SNEL11: fundo imobiliário dobra base de cotistas no ano e chega a 130 mil investidores
O fundo imobiliário SNEL11 praticamente dobrou sua base de investidores ao longo de 2026 e atingiu 130 mil cotistas. No início de janeiro, eram cerca de 65 mil, o que indica a entrada de aproximadamente 65 mil novos investidores em pouco mais de oito meses.
O avanço corresponde a uma alta de 100% na base de investidores desde o começo do ano. Na prática, o fundo repôs, em novos cotistas, o mesmo contingente que possuía em janeiro, ampliando de forma relevante sua presença entre as pessoas físicas.
Esse movimento ocorre em paralelo à expansão no mercado de geração de energia solar. A estratégia tem sido ampliar escala com a aquisição e operação de usinas fotovoltaicas voltadas à geração distribuída, ancoradas em contratos de longo prazo.
SNEL11 registra R$ 13,36 mi e ativos avançam 11,2%
O fundo apurou R$ 13,36 milhões em resultado distribuível em julho de 2026. Já o valor justo dos imóveis adquiridos nas segunda e terceira emissões apresentou valorização de 11,2% desde dezembro do ano passado, passando de R$ 279,26 milhões para R$ 310,50 milhões, segundo o relatório gerencial.
A reavaliação, baseada em laudos de avaliação, apontou desempenho positivo na maior parte dos projetos. Entre os destaques, as usinas São Bento valorizaram 21%, Liberdade subiu 18,5% e Catena avançou 13,6% no valor atribuído.
Na outra ponta, Pains e Pirassununga foram os únicos ativos com revisão negativa, de -0,9% e -9,7%, respectivamente. As variações refletem características específicas de desempenho e as premissas empregadas nas avaliações de cada empreendimento.
Além da valorização, houve avanço na ocupação de parte do portfólio de geração solar. O fundo celebrou dois contratos de locação com a Setta Energia para 2,65 MWp de capacidade nas usinas Várzea 2 e 3, o equivalente a aproximadamente 43,5% da capacidade total do projeto.
Os contratos foram firmados no modelo Take or Pay, têm prazo de cinco anos e preveem o diferimento dos seis primeiros aluguéis. Os valores serão pagos em parcelas mensais e iguais entre o 20º e o 31º mês, enquanto a geração de caixa no período será sustentada pelo mecanismo de Renda Mínima Garantida (RMG) previsto na aquisição do ativo.
FII amplia ocupação e mantém receita protegida
Outro movimento relevante ocorreu na UFV Matozinhos 1, que teve o contrato de locação transferido da Enercooper para a Ultra Energia após pedido de rescisão do acordo anterior. Os débitos e a multa contratual estão em processo de cobrança.

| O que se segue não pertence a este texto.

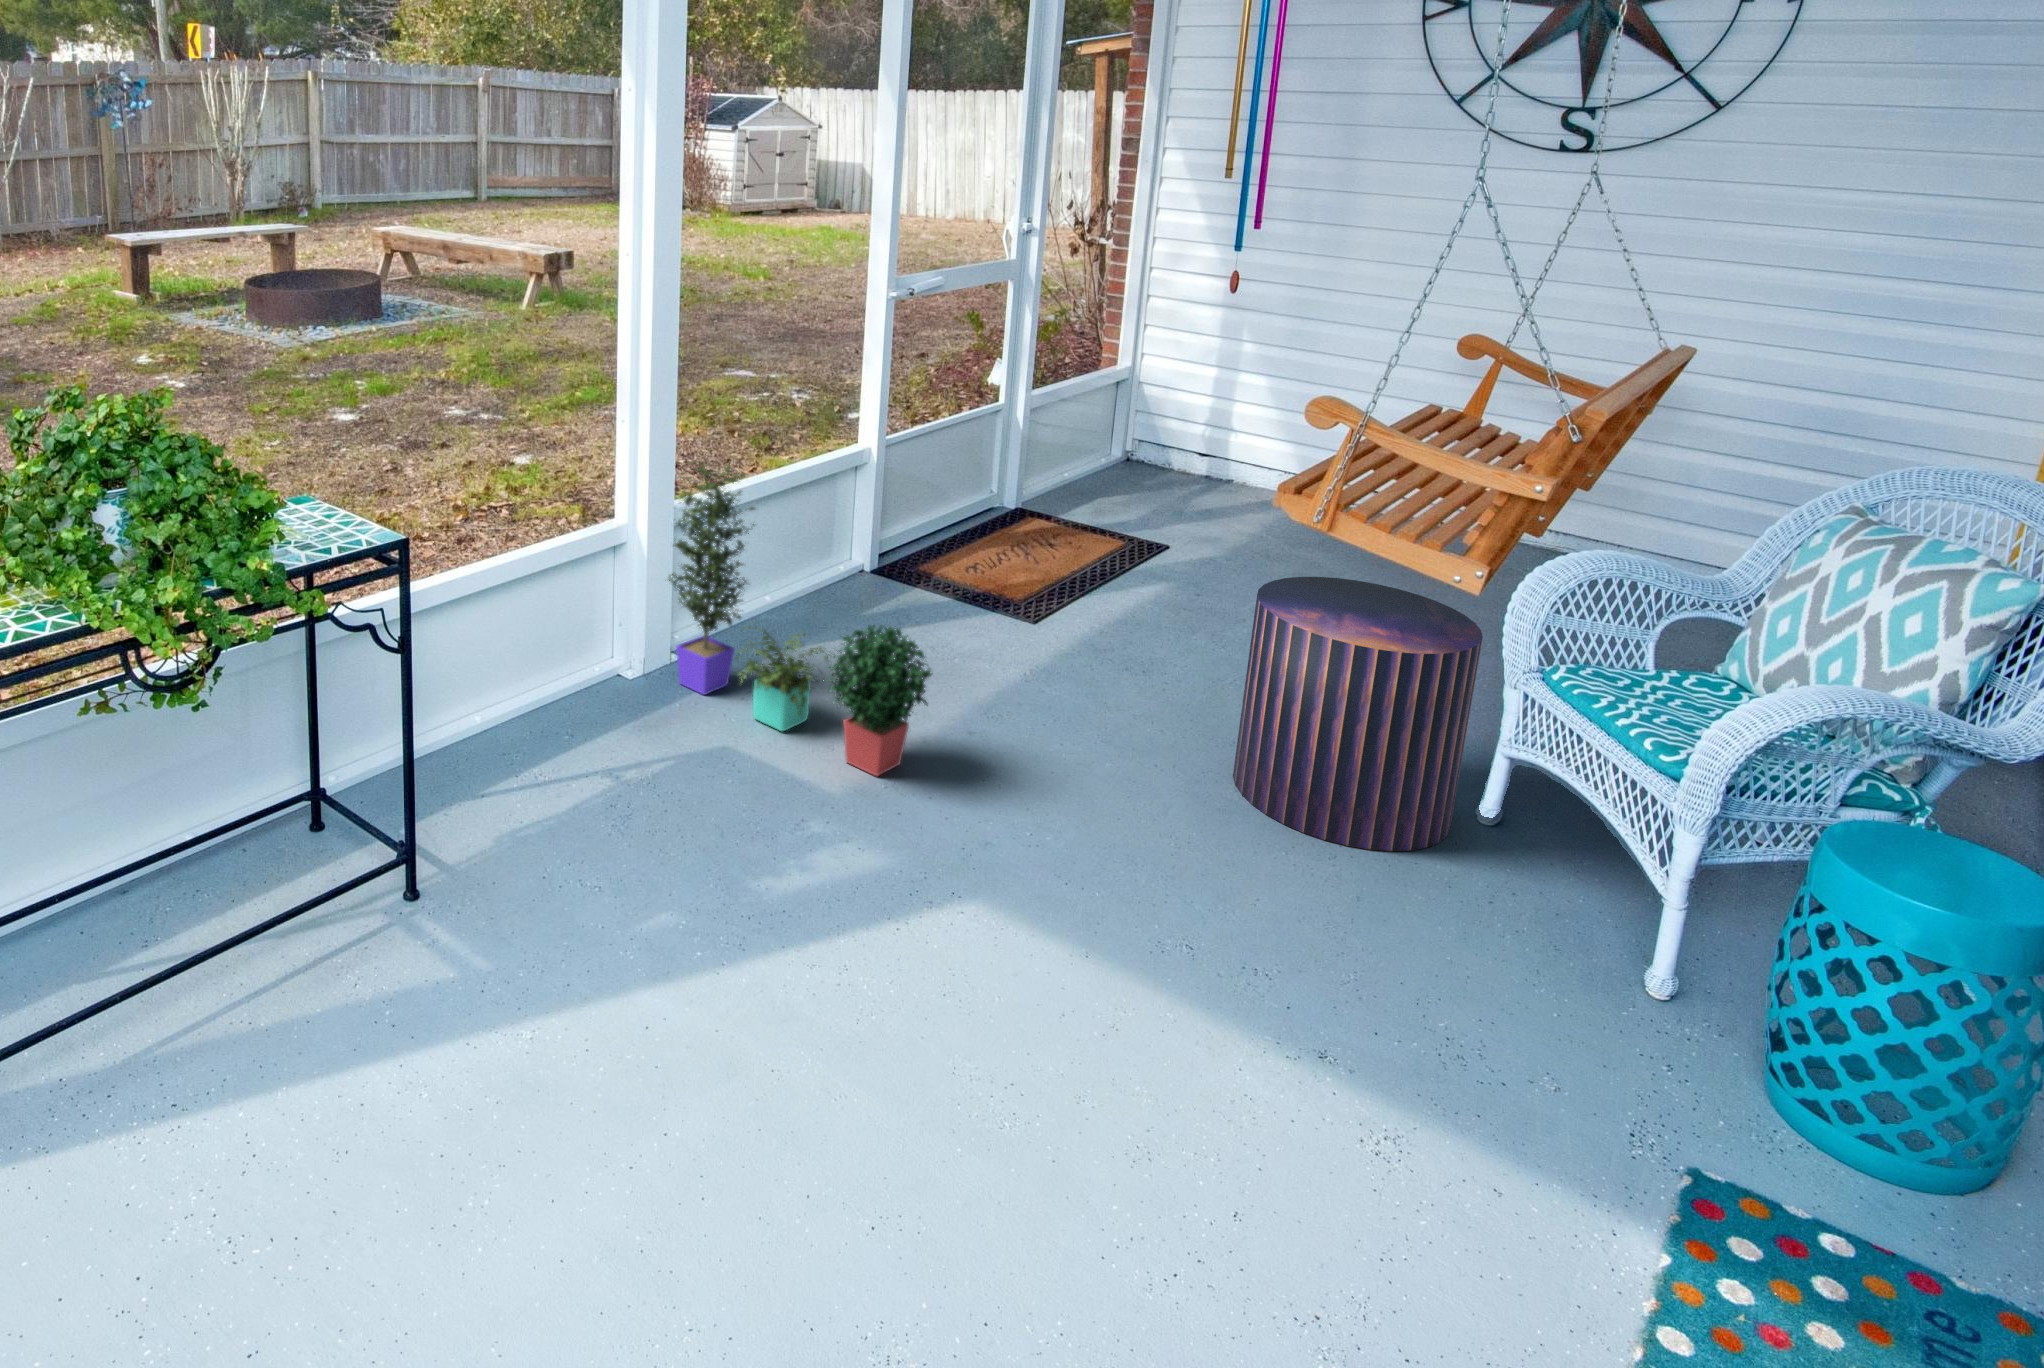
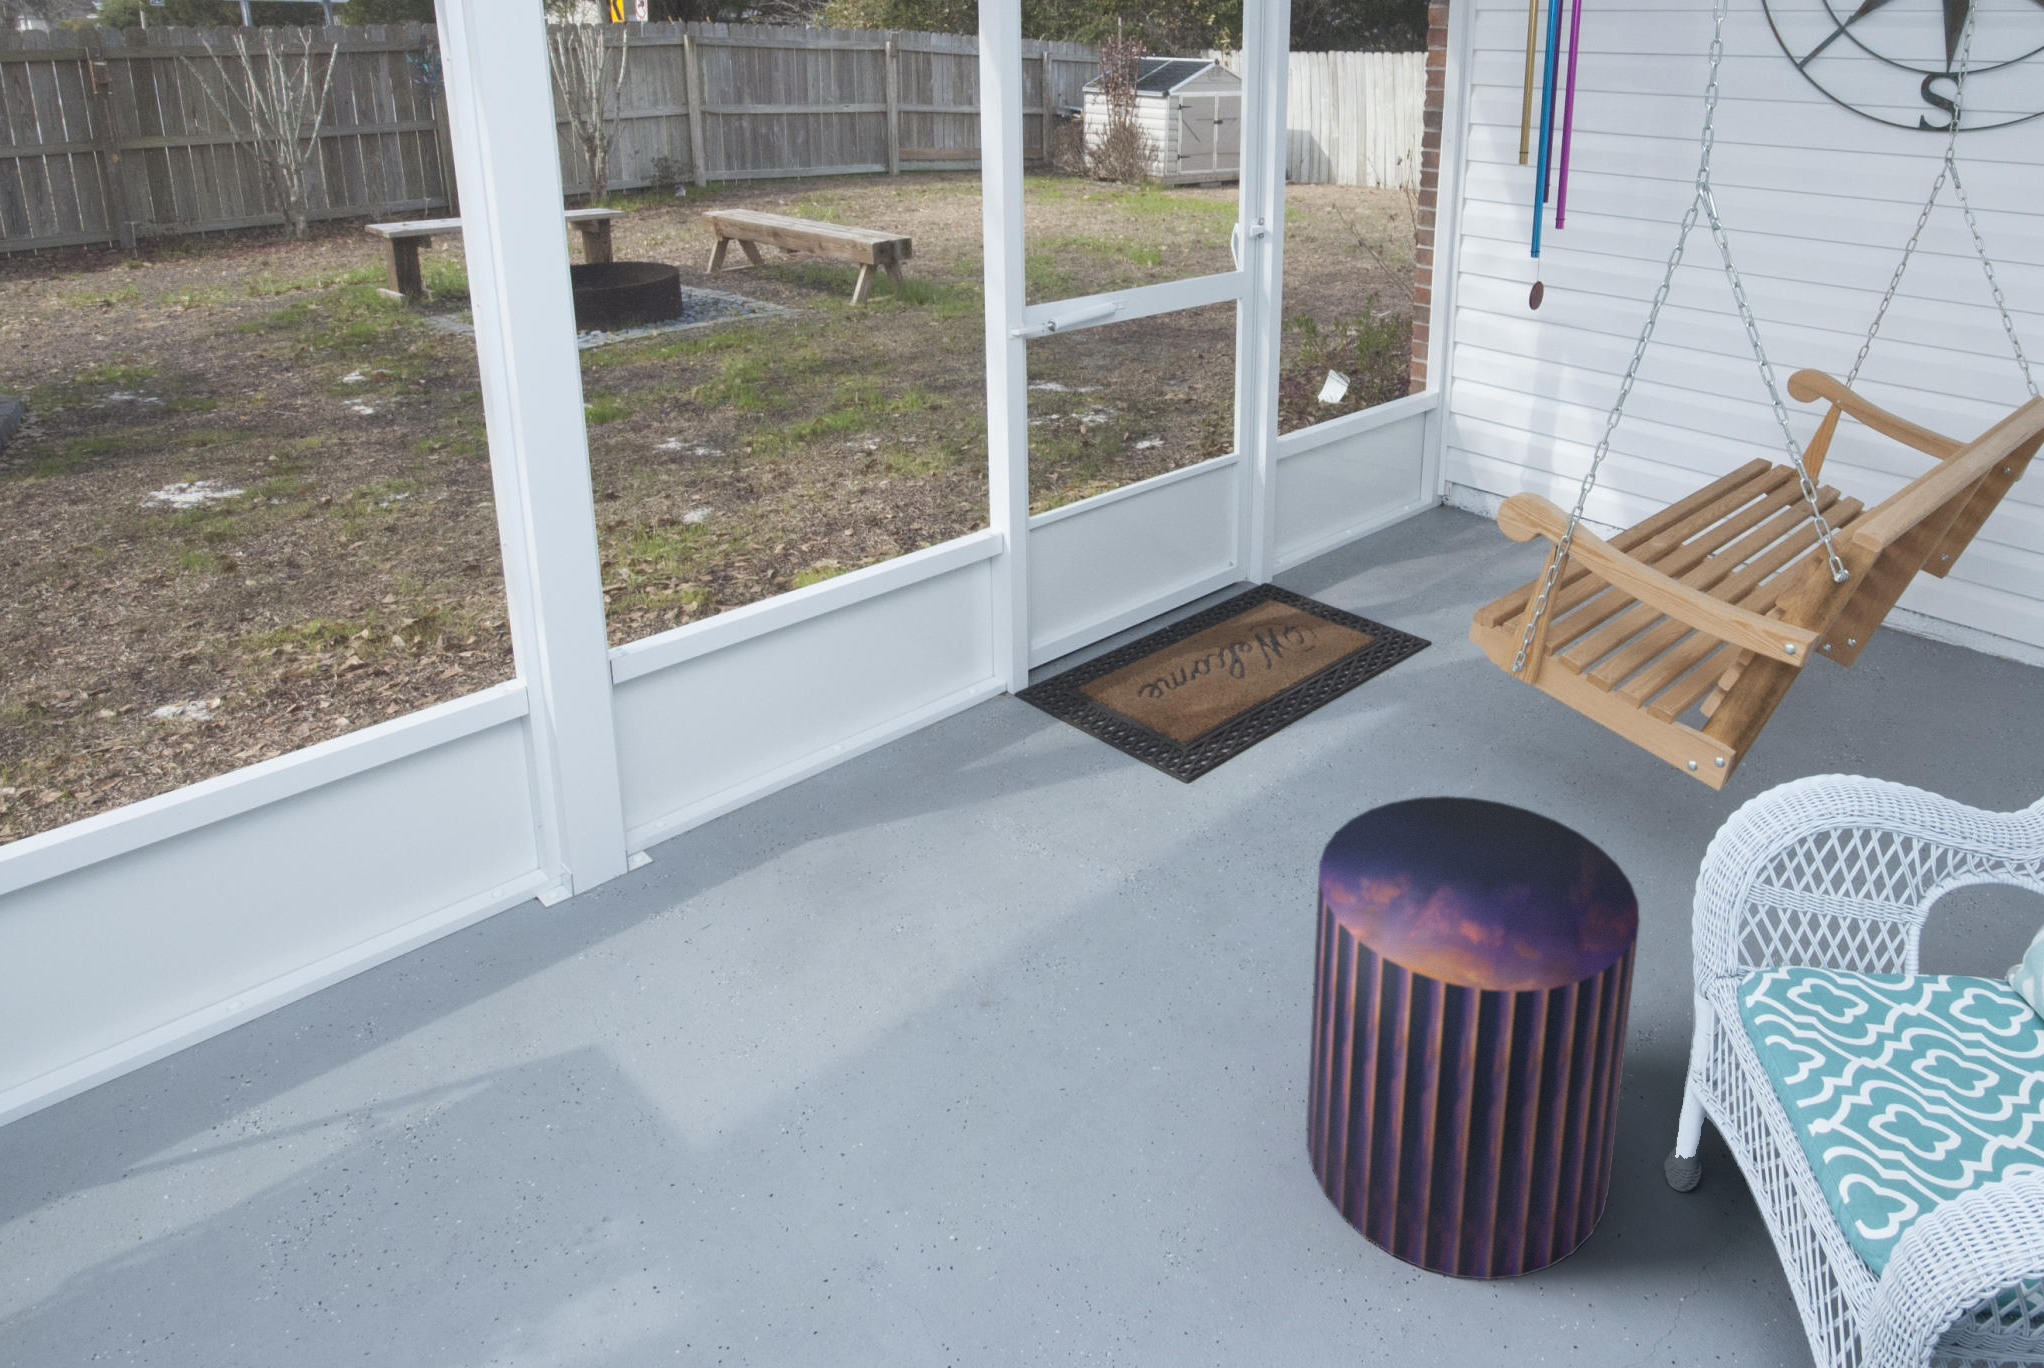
potted plant: present [668,464,932,776] -> none [537,617,845,1127]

O novo contrato com a Ultra Energia tem prazo de três anos, renovável por igual período, e foi estruturado no modelo de energia compensada. De acordo com a gestão, a nova locatária possui demanda imediata pela capacidade integral da usina, o que deve permitir um período curto de ramp-up.
A operação reduz a exposição a um eventual intervalo de ociosidade do ativo durante a troca de locatário, uma vez que o projeto permanece coberto pela RMG. Esse mecanismo garante estabilidade à geração de caixa enquanto ocorre a transição.
Com as duas movimentações, o fundo passa a contar com novos contratos para parte da capacidade de Várzea 2 e 3 e para a totalidade de Matozinhos 1. A estratégia preserva a geração de receita dos empreendimentos enquanto a gestão avança na ocupação de sua capacidade.